Casablanca, Morocco:As their smartphone screens lit up with ride requests last month, Uber drivers in the Moroccan city of Casablanca must have thought that business was booming.
Instead, they found themselves surrounded by irate local taxi drivers, who forced them from their vehicles and handed them over to the police, the latest in a string of protests in the kingdom against the controversial travel app.
“After the tramway, illegal drivers and now Uber, they are trying to kill us off,” said Abdelouahed, who works for a small local taxi firm. Uber launched in Morocco’s economic hub in 2015 but was banned by local authorities after just one month.

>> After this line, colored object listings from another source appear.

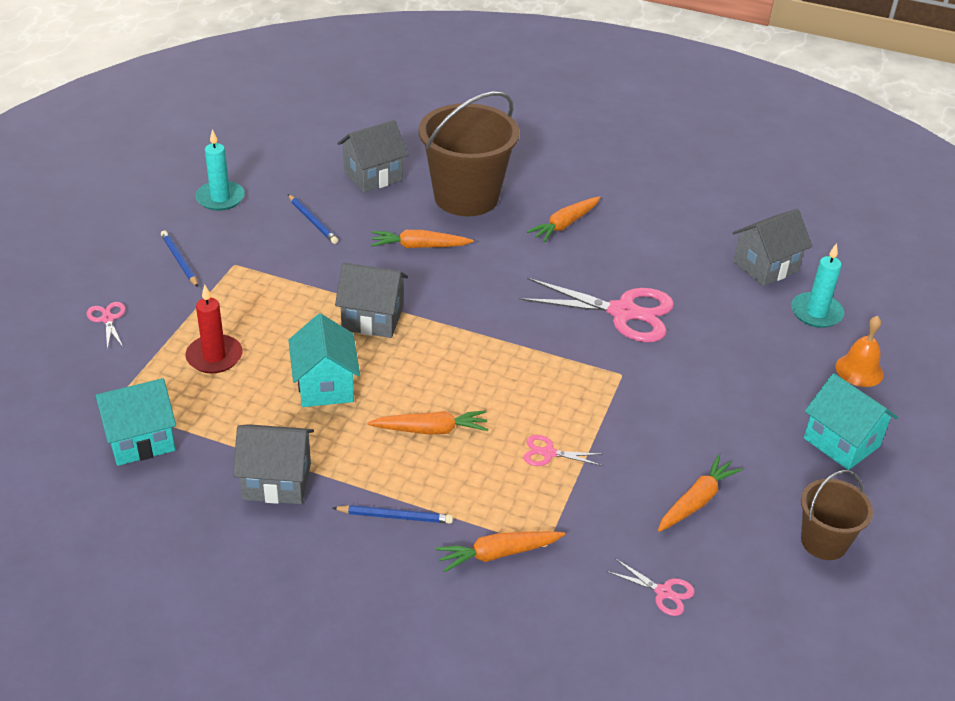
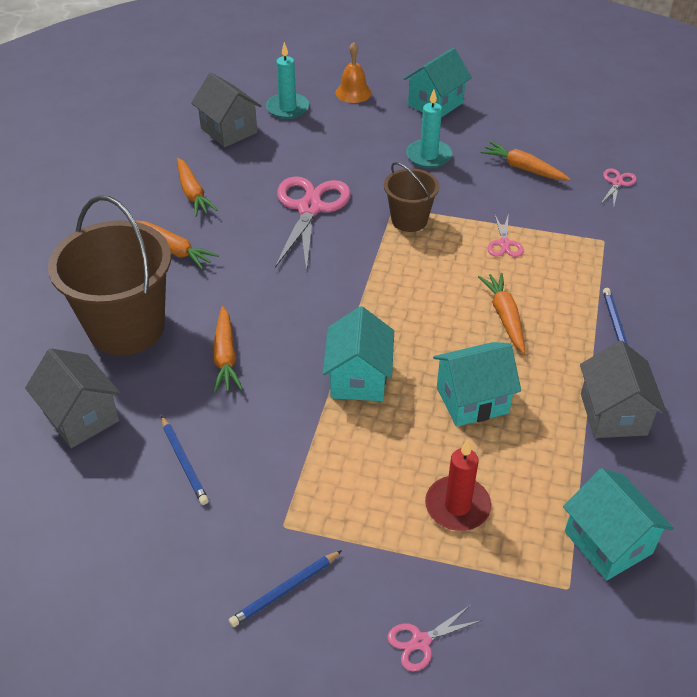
camera: 95 degrees left, 5 degrees up
turquoise candle [196,129,245,211] -> turquoise candle moved to [406,89,452,168]
blue pencil [288,194,338,244] -> blue pencil turned 105 degrees clockwise [161,415,209,505]
grey house [335,262,408,338] -> turquoise house [322,306,394,401]
orange carrot [436,531,565,572] -> orange carrot moved to [177,158,218,217]
brown bucket [801,470,873,560] -> brown bucket moved to [384,162,439,232]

It has recently found itself the target of increasingly brash protests organised by owners of Casablanca’s famous tomato red cabs. “When you open Uber on your phone, you see drivers swarming around you like a virus,” said Nordine, a fifty-something driver sat on the hood of his taxi.
“And like a virus, you need radical solutions. Trap them.” In one protest last month, dozens of taxi drivers posed as would-be passengers, flooding the app with requests before forcing the Uber drivers from their vehicles, much to the bemusement of onlookers.
The management of taxis in Morocco normally falls to local government. The transport ministry has so far kept quiet as to why Uber continues to operate in the streets of Casablanca.
Local media said recently that as many as 30 separate protests against app drivers had been held, ranging from threats, car chases and even ambushes.